The robotic Spyders that swarm over an apartment block in Minority Report are the sinister and most direct invasion of privacy in a movie all about the horrific effects of ultimate surveillance. It is these themes and this imagery that resonates 20 years after the film’s release.
The story is from Philip K. Dick, famously paranoid acid-induced writer of the 1950s and 1960s when the Cold War and deep state conspiracies were at fever pitch. It was also made by Steven Spielberg shortly after 9/11, and can be read as an oblique response to the fall of the World Trade Center.
“Pre-Crime feels attuned to the unconstitutional policies of the George W Bush era,” Jesse Hassenger writes in The Guardian.
READ MORE: Minority Report at 20: Cruise and Spielberg test their limits in top-tier thriller (The Guardian)

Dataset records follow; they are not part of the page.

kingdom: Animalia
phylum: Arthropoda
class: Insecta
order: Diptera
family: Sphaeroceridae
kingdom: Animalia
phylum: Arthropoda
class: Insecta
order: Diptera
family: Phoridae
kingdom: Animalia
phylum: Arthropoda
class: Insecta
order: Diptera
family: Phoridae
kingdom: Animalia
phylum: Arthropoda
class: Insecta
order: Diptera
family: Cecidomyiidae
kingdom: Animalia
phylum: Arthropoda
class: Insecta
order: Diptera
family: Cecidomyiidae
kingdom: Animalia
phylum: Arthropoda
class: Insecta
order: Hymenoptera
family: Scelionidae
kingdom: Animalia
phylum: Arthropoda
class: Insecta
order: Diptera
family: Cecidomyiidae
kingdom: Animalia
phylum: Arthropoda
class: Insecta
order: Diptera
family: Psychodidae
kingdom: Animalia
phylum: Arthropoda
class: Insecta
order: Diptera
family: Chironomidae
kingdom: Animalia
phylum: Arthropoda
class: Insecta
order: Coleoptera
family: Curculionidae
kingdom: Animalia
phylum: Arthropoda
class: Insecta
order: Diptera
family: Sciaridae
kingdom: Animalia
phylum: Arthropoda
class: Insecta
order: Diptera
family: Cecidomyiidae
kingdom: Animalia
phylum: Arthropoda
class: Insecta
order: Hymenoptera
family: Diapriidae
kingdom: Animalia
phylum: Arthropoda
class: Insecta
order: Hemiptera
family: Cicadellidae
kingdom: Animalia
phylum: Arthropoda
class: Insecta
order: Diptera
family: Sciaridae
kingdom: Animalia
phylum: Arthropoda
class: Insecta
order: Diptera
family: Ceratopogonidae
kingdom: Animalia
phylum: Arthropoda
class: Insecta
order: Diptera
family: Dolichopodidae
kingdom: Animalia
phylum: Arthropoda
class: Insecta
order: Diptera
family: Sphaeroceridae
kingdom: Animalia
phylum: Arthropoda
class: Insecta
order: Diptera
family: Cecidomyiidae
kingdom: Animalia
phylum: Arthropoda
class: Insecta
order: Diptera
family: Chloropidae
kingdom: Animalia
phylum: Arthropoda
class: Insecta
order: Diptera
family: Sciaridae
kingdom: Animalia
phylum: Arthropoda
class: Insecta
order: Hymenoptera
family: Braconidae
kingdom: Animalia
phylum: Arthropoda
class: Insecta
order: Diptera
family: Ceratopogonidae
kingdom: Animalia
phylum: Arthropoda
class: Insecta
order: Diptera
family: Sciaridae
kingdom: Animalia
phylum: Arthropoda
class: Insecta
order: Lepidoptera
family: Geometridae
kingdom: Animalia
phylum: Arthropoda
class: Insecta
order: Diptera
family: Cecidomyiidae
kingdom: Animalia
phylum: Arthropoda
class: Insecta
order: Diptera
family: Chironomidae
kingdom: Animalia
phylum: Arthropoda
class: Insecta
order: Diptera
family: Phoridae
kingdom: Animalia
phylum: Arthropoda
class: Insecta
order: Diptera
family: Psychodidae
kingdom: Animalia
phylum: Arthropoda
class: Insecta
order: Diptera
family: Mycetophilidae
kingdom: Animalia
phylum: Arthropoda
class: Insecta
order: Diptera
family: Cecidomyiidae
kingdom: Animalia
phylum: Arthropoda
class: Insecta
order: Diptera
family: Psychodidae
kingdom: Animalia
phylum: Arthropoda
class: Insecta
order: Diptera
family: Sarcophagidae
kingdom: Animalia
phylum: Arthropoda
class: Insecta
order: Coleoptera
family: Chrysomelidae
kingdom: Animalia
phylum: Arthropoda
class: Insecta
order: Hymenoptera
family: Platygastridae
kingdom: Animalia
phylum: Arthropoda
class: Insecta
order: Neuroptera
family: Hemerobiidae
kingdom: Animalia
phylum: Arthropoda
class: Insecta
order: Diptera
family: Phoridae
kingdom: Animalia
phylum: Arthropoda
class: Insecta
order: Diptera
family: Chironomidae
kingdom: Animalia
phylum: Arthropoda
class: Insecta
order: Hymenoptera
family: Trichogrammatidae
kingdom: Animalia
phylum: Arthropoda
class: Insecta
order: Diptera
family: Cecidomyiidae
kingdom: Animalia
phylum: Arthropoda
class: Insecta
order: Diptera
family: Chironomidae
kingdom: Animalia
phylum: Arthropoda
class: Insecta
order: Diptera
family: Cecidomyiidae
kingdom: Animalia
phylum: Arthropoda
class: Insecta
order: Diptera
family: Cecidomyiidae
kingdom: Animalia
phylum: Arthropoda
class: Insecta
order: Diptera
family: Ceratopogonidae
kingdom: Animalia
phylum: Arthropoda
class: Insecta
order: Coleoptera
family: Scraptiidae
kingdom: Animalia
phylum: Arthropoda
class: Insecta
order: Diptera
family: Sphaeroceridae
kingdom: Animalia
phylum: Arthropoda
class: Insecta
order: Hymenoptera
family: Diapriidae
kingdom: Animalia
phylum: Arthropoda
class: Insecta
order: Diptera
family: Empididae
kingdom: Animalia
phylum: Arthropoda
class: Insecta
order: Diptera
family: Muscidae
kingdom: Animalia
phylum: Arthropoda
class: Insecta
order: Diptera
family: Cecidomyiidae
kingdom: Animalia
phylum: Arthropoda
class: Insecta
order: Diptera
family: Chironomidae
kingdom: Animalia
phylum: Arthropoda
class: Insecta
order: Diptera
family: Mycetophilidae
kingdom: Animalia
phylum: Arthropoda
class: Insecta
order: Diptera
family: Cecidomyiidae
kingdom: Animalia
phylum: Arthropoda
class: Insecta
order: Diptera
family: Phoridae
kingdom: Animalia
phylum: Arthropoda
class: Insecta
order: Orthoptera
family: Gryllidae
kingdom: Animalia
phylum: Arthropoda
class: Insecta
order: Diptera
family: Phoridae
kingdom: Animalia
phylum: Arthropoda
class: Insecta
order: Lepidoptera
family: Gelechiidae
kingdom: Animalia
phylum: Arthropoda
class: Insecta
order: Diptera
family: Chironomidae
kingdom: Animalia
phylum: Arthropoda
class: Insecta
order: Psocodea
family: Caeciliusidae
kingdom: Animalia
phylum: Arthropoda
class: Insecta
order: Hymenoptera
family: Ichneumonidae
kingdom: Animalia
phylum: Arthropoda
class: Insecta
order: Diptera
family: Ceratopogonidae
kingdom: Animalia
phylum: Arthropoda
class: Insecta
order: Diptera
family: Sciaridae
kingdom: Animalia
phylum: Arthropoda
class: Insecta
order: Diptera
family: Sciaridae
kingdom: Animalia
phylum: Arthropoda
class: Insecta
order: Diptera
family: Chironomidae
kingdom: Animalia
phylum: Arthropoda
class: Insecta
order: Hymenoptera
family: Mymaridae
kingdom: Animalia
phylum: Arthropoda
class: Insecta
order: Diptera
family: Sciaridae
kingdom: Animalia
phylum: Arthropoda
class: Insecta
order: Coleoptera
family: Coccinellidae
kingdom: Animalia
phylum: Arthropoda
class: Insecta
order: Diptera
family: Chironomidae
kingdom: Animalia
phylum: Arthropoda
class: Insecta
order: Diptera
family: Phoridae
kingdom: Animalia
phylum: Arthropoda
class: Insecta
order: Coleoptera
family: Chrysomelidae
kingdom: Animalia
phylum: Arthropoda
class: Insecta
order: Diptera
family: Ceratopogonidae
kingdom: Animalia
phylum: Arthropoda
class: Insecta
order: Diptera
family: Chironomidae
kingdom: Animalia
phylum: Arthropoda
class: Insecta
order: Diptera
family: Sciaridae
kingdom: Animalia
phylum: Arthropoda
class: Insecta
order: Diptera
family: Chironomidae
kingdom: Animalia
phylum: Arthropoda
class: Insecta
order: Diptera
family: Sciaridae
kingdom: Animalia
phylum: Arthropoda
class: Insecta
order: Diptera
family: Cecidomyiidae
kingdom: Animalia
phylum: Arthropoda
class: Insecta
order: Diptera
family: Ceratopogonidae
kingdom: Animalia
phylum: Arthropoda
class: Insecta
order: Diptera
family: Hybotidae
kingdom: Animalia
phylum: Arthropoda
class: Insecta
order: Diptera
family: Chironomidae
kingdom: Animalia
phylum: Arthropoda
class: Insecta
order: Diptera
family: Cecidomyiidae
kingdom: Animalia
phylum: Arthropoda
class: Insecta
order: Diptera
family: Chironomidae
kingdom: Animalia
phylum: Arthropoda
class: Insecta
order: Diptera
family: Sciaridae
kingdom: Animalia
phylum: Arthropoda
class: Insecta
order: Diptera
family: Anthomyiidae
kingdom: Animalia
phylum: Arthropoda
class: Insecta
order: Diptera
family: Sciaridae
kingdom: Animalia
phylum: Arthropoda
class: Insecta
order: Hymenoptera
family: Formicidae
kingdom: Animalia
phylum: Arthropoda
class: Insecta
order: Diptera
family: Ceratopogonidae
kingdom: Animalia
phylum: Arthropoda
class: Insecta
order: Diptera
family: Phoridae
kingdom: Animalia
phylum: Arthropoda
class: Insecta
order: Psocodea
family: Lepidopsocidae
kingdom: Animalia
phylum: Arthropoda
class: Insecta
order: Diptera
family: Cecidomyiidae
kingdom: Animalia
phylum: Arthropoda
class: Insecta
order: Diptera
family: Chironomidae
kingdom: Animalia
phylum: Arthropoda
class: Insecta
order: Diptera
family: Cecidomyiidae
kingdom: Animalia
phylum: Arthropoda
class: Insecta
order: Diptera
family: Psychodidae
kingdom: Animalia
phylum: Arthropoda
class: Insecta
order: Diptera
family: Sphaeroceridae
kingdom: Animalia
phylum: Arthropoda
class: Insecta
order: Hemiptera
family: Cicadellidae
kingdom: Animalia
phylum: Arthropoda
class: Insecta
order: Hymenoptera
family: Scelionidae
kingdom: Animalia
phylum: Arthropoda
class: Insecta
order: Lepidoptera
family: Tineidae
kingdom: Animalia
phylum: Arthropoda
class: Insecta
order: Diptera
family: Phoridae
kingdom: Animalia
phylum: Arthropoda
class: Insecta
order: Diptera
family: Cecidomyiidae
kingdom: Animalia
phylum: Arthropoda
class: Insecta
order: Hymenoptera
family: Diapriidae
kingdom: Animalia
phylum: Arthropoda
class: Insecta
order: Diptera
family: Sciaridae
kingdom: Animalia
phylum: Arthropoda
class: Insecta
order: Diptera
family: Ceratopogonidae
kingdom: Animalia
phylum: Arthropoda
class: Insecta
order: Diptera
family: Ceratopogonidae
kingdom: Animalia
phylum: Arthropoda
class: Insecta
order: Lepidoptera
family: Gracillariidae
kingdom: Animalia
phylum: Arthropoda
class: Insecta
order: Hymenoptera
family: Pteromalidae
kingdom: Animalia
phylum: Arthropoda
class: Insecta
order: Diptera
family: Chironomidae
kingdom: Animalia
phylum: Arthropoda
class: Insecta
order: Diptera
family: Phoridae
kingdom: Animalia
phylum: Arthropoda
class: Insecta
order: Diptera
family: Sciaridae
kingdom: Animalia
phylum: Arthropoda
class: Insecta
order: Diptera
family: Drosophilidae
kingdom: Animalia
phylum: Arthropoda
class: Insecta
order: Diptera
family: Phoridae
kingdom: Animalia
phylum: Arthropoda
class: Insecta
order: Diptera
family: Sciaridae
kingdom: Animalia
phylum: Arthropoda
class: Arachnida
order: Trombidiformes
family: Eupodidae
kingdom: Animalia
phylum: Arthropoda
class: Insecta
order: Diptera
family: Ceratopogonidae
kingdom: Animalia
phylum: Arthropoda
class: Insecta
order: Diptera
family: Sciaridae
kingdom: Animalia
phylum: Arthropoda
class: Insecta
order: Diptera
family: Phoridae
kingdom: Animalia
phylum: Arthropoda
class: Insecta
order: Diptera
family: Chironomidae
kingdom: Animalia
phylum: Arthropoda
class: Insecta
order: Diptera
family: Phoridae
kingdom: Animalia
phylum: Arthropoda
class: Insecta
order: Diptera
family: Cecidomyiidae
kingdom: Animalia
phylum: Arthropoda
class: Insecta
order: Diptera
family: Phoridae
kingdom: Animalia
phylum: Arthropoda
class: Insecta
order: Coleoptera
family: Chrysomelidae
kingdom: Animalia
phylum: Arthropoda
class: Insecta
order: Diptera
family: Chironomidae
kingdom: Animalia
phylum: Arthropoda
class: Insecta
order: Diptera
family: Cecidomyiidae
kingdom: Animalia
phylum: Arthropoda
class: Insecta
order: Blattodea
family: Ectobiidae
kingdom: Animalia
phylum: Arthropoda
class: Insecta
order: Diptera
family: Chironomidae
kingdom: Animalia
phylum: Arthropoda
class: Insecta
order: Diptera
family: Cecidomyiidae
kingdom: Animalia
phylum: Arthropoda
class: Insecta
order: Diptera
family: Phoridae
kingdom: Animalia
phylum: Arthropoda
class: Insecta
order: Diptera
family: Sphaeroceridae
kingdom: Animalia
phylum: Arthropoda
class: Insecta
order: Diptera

The Spyders creep up and scan people’s eyeballs to check their identities — hardly a million miles from where we stand today with fingerprint device recognition and, more insidiously, the data-scraping by anonymous corporations of increasing amounts of our physical and digital activity.
They are also just one part of the police surveillance in Minority Report, an apparatus that extends to a twist on Orwell’s 1984-style thought crime.
Set in 2054, there are eye-scanning machines mounted all around the city, in public transit and in street billboards that “know” who is passing and shout out personalized advertising slogans the film portrays as invasive. Despite GDPR and other data privacy laws, the momentum toward algorithm-driven individualized perusing and pursuing of our every move is unstoppable.
“That tracking system is the most mundanely frightening part of the film’s surveillance-state future, in which you might be arrested for a crime you haven’t yet committed,” says David Sims of The Atlantic in one of a plethora of articles commemorating the film’s anniversary.
Even the autonomous vehicle, a sleekly designed Lexus, diverts course to take detective on the run John Anderton (Tom Cruise) straight to jail.
“The forward-thinking technology in the film was cooked up by experts whom Spielberg asked to envision life five decades hence, and in almost every case, advances in convenience come with insidious restrictions on personal freedom.”
READ MORE: Minority Report Tried to Warn Us About Technology (The Atlantic)
The film may not have the bleak ending that other filmmakers like David Fincher, for example, may have employed, but it is still a dark depiction of a not-so-distant future
“The result is a striking cinematic portrayal of the ways that the severe intrusion of privacy have become an irredeemable, inescapable facet of American society,” AV Club’s Mustafa Yasar II finds.
“The fact that Spielberg has historically leaned into sentimentality makes him especially prescient in depicting next-generation technology; because as Anderton demonstrates, it’s the intimacy — and power — of emotion which ultimately may mark the right (or wrong) choice between seemingly predestined futures.”
READ MORE: Minority Report at 20: How Steven Spielberg and Tom Cruise envisioned our problematic present in a not-so-distant future (AV Club)
Minority Report has a lot to answer for, not least the stimulus given to a million articles like this one about the future of the human-machine interface. Elsewhere in the film, Anderton controls the pre-cog “memory” sequence using a slick air interface and virtual monitors.
Voice and gesture commands are the likely evolution of the way we connect to the internet — and just one jump away from controlling our interaction with the digital world by thought alone. Elon Musk is putting chips into chimpanzee brains as a precursor to jacking us all into the Matrix.
One thing the film didn’t get right is its use of still photos. As Sharon Knolle points out in The Wrap, Anderton is convinced that Leo Crow is the man who abducted his son when he finds a trove of photos of children. Colin Farrell’s character is rightly suspicious of the planted pics, but we’re also doubtful that print photos will still be as much of a thing in 2054. In 2022, most people — even police looking for victims or suspects — carry those photos on their phones.